A slow growth by accretion is just one way in which black holes can gain mass. Another way, which we have actually observed in recent years, is the collision between two black holes. This is a sort of shortcut to gaining a large amount of mass, resulting in a black hole that is just short of the combined mass of the pre-merger objects, as a small percentage of mass escapes as gravitational energy during the merger.

To determine how ultramassive black holes can form in the early Universe, Ni and her colleagues used specially developed software called Astrid, designed to study the evolution of the Universe, including galaxy formation and mergers of supermassive black holes. They run Astrid on a supercomputer called Frontera at the Texas Advanced Computing Center.

A supercomputer is required, because you need a large volume of space to observe extreme outliers, like ultramassive black holes, and that, in turn, requires a large amount of computing power. But it paid off: by around 10 billion years ago, the researchers saw black holes of around 10 billion solar masses forming.

The Astrid simulation of an ultramassive black hole merger, with the red and yellow lines tracing the paths of two black holes merging onto a third. (Li et al., ApJL, 2023)

"What we found are three ultramassive black holes that assembled their mass during the cosmic noon, the time 11 billion years ago when star formation, active galactic nuclei (AGN), and supermassive black holes in general reach their peak activity," Ni says.

"In this epoch we spotted an extreme and relatively fast merger of three massive galaxies. Each of the galaxy masses is 10 times the mass of our own Milky Way, and a supermassive black hole sits in the center of each galaxy. Our findings show the possibility that these quasar triplet systems are the progenitor of those rare ultra-massive blackholes, after those triplets gravitationally interact and merge with each other."

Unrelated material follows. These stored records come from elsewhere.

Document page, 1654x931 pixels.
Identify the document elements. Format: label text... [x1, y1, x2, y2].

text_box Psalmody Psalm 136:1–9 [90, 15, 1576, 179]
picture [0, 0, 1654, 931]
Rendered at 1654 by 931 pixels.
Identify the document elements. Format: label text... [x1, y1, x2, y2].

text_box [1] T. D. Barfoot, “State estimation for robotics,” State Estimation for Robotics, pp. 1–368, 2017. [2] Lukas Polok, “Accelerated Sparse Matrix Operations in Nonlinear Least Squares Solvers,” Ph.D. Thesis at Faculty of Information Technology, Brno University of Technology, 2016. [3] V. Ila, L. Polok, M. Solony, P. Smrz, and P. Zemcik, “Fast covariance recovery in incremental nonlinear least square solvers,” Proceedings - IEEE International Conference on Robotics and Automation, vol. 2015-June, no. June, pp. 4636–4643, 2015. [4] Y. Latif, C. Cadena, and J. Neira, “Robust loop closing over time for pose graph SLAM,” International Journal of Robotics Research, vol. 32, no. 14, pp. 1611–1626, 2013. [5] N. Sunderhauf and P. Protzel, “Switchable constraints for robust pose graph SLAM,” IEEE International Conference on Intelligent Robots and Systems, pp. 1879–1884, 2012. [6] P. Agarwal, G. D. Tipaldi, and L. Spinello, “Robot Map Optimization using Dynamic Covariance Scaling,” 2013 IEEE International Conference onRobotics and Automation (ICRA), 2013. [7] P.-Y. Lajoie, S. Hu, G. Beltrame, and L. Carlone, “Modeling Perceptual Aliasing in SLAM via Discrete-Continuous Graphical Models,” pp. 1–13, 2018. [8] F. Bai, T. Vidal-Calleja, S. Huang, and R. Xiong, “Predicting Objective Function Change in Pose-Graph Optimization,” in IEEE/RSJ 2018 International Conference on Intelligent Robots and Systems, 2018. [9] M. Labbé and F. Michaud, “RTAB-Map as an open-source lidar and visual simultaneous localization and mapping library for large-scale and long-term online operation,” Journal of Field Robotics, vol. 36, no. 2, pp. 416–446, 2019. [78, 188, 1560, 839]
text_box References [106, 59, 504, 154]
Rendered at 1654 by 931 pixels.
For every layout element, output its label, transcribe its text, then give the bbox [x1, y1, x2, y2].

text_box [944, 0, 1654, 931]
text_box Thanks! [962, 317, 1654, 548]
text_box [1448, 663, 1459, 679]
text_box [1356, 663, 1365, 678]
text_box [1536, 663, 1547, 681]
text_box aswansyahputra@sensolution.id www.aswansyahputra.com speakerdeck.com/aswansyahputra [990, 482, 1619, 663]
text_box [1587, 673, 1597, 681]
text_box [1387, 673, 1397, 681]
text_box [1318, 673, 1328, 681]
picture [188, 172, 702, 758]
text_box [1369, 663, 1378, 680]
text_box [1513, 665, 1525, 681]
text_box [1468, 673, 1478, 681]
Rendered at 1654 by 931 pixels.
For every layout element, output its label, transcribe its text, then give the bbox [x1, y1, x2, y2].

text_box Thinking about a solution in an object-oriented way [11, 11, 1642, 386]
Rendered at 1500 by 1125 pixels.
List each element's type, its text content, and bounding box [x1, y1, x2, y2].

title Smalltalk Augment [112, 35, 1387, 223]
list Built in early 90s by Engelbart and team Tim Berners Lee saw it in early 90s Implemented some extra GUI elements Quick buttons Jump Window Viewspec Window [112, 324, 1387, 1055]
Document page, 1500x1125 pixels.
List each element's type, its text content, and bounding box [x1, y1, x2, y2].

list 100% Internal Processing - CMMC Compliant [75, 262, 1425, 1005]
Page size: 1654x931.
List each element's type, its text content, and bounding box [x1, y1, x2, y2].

We know that galaxies do sometimes collide and merge with each other – the Milky Way itself is a sort of Frankenstein's monster of smaller galaxies – and that these mergers can be three-way smash-ups. The Astrid simulation shows that this can occur in the early Universe, too, with high-mass quasars.

These are a class of galaxies with a hyperactive supermassive black hole at the center, actively guzzling down so much material that they blaze with light across billions of light-years, the brightest objects in the Universe.

When these galaxies merge, so too do their supermassive black holes, sinking towards the center of the newly combined massive galaxy to conduct an orbital dance that will eventually see a massive black hole coalescence. We don't know the rate at which these collisions occur – the frequency of the gravitational waves they emit is too low for our current detection range – but estimates suggest it happens quite a lot.

New advances in technology may mean we're much closer to finding observational evidence of these mergers, though. NASA's upcoming space-based Laser Interferometer Space Antenna (LISA) will be able to detect a much wider range of gravitational waves; and the powerful James Webb Space Telescope is even now peering into the distant Universe to unveil its secrets.

The team's findings and the Astrid simulations will be able to help scientists better interpret the JWST observations, and discover how the cosmic noon shaped the Universe we see around us today.

"This is an exciting time for astrophysicists," Ni says.

The research has been published in The Astrophysical Journal Letters.